Source material Block Start

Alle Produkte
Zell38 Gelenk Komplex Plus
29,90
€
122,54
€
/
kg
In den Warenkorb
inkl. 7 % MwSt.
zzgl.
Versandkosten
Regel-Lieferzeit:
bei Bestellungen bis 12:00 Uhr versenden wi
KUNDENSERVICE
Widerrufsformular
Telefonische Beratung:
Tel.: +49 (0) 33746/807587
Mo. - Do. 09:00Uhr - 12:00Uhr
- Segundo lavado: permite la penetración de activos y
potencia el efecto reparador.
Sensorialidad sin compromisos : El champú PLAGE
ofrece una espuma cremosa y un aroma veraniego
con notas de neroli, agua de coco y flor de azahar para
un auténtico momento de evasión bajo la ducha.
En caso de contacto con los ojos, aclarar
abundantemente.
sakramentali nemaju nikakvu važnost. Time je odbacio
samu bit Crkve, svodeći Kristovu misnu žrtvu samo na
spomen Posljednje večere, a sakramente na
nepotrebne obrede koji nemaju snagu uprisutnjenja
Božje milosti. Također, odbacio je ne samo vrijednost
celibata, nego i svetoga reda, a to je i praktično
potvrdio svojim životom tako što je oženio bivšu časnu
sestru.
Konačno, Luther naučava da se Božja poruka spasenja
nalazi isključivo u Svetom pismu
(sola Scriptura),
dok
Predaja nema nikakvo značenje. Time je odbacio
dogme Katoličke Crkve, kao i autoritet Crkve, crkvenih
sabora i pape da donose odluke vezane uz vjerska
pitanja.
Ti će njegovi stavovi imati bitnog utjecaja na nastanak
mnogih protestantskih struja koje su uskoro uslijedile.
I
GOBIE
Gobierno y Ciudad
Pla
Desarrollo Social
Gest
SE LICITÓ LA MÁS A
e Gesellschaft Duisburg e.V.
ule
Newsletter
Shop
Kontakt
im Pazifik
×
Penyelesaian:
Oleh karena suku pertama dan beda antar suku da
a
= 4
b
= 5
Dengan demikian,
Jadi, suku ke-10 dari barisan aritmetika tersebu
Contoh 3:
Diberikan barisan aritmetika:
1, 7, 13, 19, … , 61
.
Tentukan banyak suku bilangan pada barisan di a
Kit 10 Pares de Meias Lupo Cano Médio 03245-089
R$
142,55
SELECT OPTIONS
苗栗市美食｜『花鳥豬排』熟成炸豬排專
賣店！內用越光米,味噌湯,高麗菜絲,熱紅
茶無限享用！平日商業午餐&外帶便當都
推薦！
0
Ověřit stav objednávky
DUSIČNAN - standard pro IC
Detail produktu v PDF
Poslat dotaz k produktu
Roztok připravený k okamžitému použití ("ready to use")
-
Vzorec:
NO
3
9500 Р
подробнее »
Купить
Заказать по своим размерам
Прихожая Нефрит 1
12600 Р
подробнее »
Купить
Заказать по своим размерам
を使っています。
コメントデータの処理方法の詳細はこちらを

Source material Block End

● Task brief
Beginning with the line that holds "Poslat dotaz k produktu" and ending with the last line of the data, copy each line exactly and add nothing.

● Answer box
Poslat dotaz k produktu
Roztok připravený k okamžitému použití ("ready to use")
-
Vzorec:
NO
3
9500 Р
подробнее »
Купить
Заказать по своим размерам
Прихожая Нефрит 1
12600 Р
подробнее »
Купить
Заказать по своим размерам
を使っています。
コメントデータの処理方法の詳細はこちらを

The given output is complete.